Where is this goliath today? In 2005, Sears merged with Kmart, as both companies sought their best, and potentially only, hope to ward off their rapidly expanding rival. Amazon? No, Walmart, which “by 1991 topped Sears as the biggest US retailer by sales.” Yes, that same Walmart, that the FTC no longer recognizes as a viable competitor to Amazon in the digital marketplace. Even with 4,000 stores in 2012, Sears could not compete with Walmart’s superior business model and declared bankruptcy in 2018.

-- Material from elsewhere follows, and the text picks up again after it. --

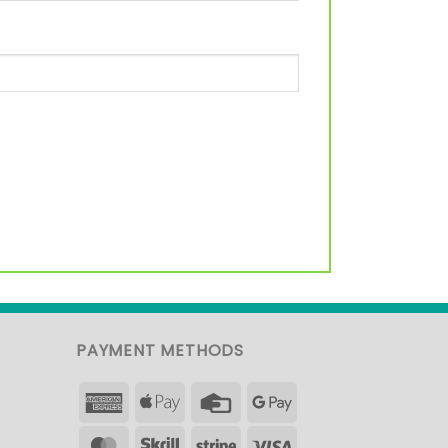
PAYMENT METHODS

How fundamentally does Amazon differ from Sears? What stops Amazon from going by the wayside if it stops meeting customers’ needs? Even if a monopoly advantage does exist, can Amazon retain it if other digital e-commerce companies grow at a faster rate? Amazon must constantly compete with Walmart, for example, which is currently estimated to see its sales in e-commerce grow at a faster rate than Amazon’s in 2023. Internationally, it must compete with Alibaba and Flipkart. To successfully compete, Amazon must satisfy consumer demand. In a poll among registered voters, 91 percent of its customers say they are very satisfied (63 percent) or somewhat satisfied (28 percent) with its service. If consumers become dissatisfied with Amazon, they will migrate to a competitor that better serves their needs, sending a more significant signal to Amazon than the current contorted FTC lawsuit. Perhaps consumers should decide whether a company acts effectively in their interest; they know their interests better than the FTC does.

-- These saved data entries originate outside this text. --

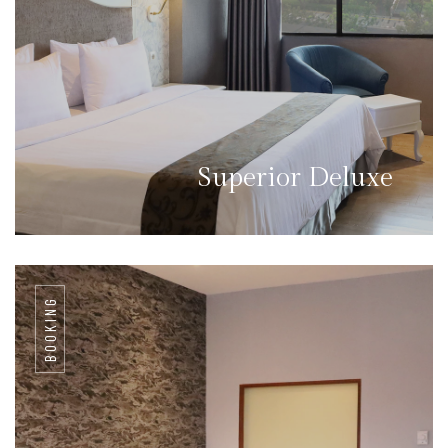
Superior Deluxe
BOOKING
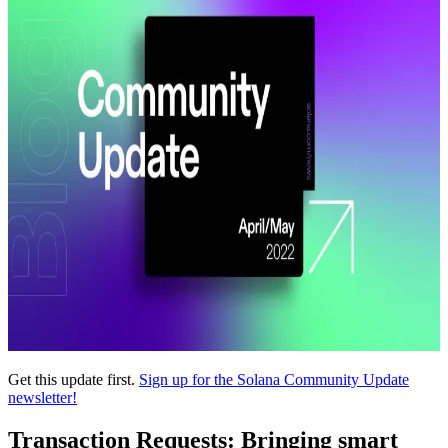
Get this update first.
Sign up for the Solana Community Update
newsletter!
Transaction Requests: Bringing smart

Without the FTC’s release of its full report, the harms to consumer welfare remain evasive. Has Amazon genuinely harmed the consumer, thus deserving to have its rights to conduct business restrained? Or has it just gotten big enough to serve society well, even when the economy faces unprecedented harm from other sources? Ayn Rand once observed that:
Under the Antitrust laws, a man becomes a criminal from the moment he goes into business, no matter what he does. For instance, if he charges prices which some bureaucrats judge as too high, he can be prosecuted for monopoly or for a successful ‘intent to monopolize;’” ‘ if he charges prices lower than those of his competitors, he can be prosecuted for ‘unfair competition’ or ‘restraint of trade;’ and if he charges the same prices as his competitors, he can be prosecuted for ‘collusion’ or ‘conspiracy.’ There is only one difference in the legal treatment accorded to a criminal or to a businessman: the criminal’s rights are protected much more securely and objectively than the businessman’s.

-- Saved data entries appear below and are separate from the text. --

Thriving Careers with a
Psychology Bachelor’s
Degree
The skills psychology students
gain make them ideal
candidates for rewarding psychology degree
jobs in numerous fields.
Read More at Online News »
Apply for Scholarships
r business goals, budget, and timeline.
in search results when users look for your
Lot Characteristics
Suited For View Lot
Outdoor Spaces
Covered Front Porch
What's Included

Businesses that successfully satisfy consumers, as Amazon generally does, should not have to constantly look over their shoulders in fear of violating antitrust laws. Three times as many voters prefer the government regulate Amazon less rather than more, suggesting they realize that overzealous regulations harm their own welfare.
The public should worry that this suit may foretell a return to the Brandeisian pre-consumer welfare standard, which was not only volatile, but detrimental to the public. Size does not preclude vulnerability. When Amazon stops providing consumers with valuable services, another company that does will replace it. Hostility to “big” in the marketplace died in the 70s. We should let it rest in peace.